Roller may also be a female, she dosn't make much of a fuss - no prancing about like a boy...but then again I have a girl that acted like a boy. - lol


----------



## Podgy's Mum (Nov 21, 2010)

This was a very cool read - I am in the process of working out if Podgy is a boy or girl - after seeing your video I decided "yep, he's a boy" (meaning Podgy) then you found Midge had laid an egg! SO funny! I guess I am going to keep waiting for that elusive egg. S/he has started taking bright pink 'post it' notes to the nest box. S/he has adopted a cat jingle ball as an egg and sits on it for ages. Well, the waiting will continue - as the wise old timer said......


> "If it lays eggs it is a hen. If it doesn't lay eggs it might be a hen.


 
Dana


----------



## Jeannine (Sep 10, 2010)

The Pigeons have been living together for about a week (since I moved doves out to The Dove Shack). No more free flying Midge, no more poop on my fish tank! 

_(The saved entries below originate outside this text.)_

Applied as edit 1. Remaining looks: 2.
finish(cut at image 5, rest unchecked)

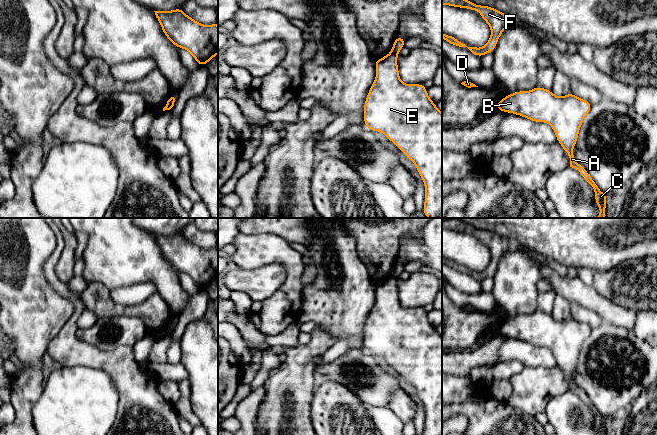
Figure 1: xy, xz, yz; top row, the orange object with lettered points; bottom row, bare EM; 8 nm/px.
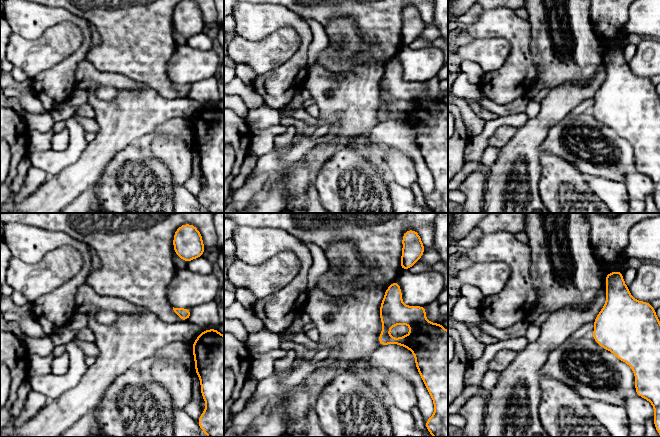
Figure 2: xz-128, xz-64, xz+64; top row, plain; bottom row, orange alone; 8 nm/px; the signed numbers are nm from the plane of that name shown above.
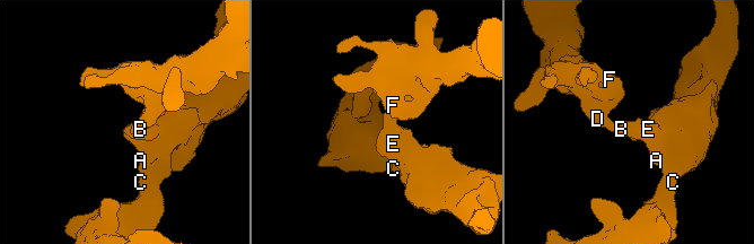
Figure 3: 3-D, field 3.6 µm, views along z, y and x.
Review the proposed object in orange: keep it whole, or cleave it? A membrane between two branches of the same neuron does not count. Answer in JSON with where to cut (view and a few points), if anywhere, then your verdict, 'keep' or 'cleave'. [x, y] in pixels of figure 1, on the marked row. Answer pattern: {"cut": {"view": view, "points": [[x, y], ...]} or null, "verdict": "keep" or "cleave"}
{"cut": {"view": "xz", "points": [[391, 51], [397, 54]]}, "verdict": "cleave"}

Three eggs in the basket = 2 hens :|
I'm kinda sad because I would have liked to have had white homer/yellow roller babies.
Now I need a girly name for The Roller.


----------



## spirit wings (Mar 29, 2008)

Jeannine said:


> The Pigeons have been living together for about a week (since I moved doves out to The Dove Shack). No more free flying Midge, no more poop on my fish tank!
> 
> Three eggs in the basket = 2 hens :|
> I'm kinda sad because I would have liked to have had white homer/yellow roller babies.
> Now I need a girly name for The Roller.

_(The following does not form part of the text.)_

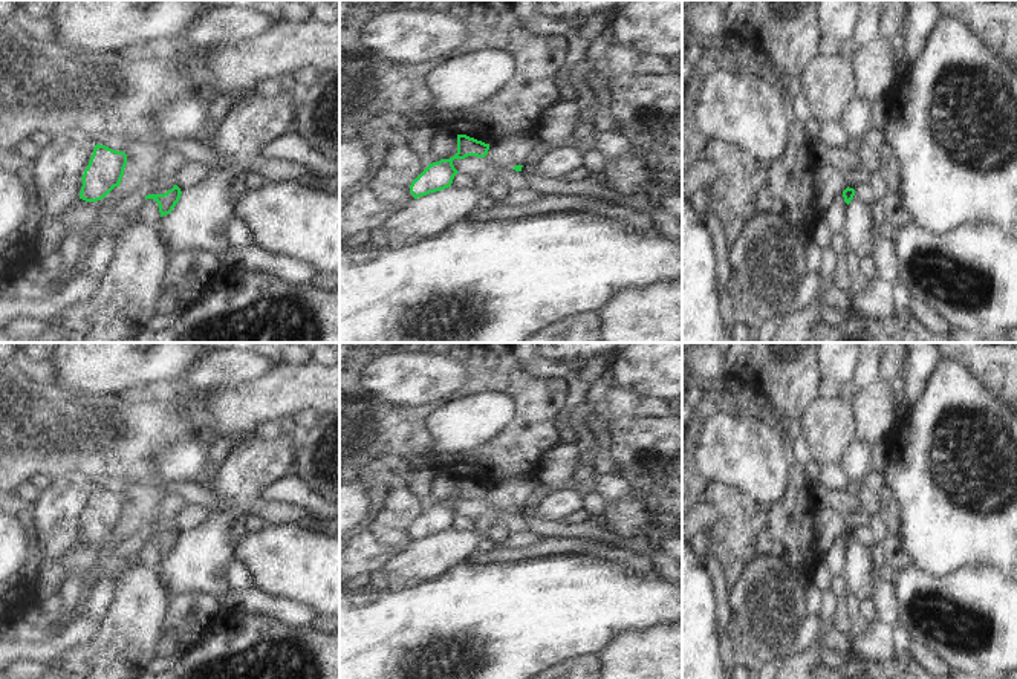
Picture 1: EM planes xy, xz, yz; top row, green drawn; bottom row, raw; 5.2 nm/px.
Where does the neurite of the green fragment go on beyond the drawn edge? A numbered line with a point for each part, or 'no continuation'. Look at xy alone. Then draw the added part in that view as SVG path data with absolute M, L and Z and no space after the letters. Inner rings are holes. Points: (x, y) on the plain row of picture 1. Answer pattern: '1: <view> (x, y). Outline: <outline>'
no continuation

you might want to wait and candle the eggs.. sometimes it is possible for a hen to lay three... if you got a fourth..I would say yes two hens.


----------



## Jeannine (Sep 10, 2010)

hummmmmm....well Midge has been laying eggs, I removed 2 sets. When I put her in with The Roller more eggs were laid. While living with the male doves The Roller never laid any eggs.
The fourth egg has not arrived...yet...Roller has not been named...

I'll be candlelighting eggs tonight!


----------